Repeat word for word every line from the one holding "index tip: (541, 504)" to the end of the material below.
==== Dataset entries ====
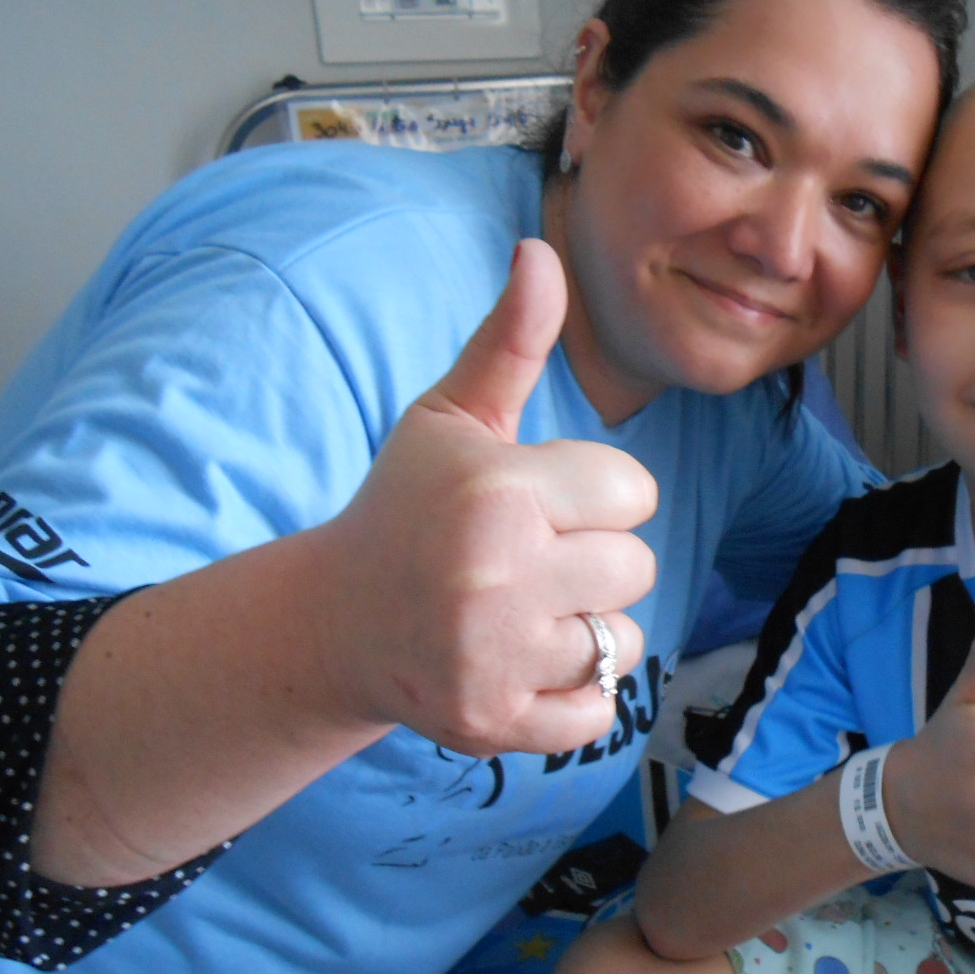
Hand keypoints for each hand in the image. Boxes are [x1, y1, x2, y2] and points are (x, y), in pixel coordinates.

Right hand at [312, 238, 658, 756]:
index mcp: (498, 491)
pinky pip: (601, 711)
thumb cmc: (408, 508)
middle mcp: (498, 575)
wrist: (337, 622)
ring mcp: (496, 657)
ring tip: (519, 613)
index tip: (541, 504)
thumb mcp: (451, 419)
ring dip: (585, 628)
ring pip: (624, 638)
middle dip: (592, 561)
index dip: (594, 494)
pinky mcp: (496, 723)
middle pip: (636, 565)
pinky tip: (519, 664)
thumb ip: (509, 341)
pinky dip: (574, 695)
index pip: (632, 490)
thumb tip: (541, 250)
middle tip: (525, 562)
====
### Result for this exercise:
index tip: (541, 504)
thumb mcp: (451, 419)
ring dip: (585, 628)
ring pip: (624, 638)
middle dip: (592, 561)
index dip: (594, 494)
pinky mcp: (496, 723)
middle pip: (636, 565)
pinky tip: (519, 664)
thumb ip: (509, 341)
pinky dip: (574, 695)
index pip: (632, 490)
thumb tip: (541, 250)
middle tip: (525, 562)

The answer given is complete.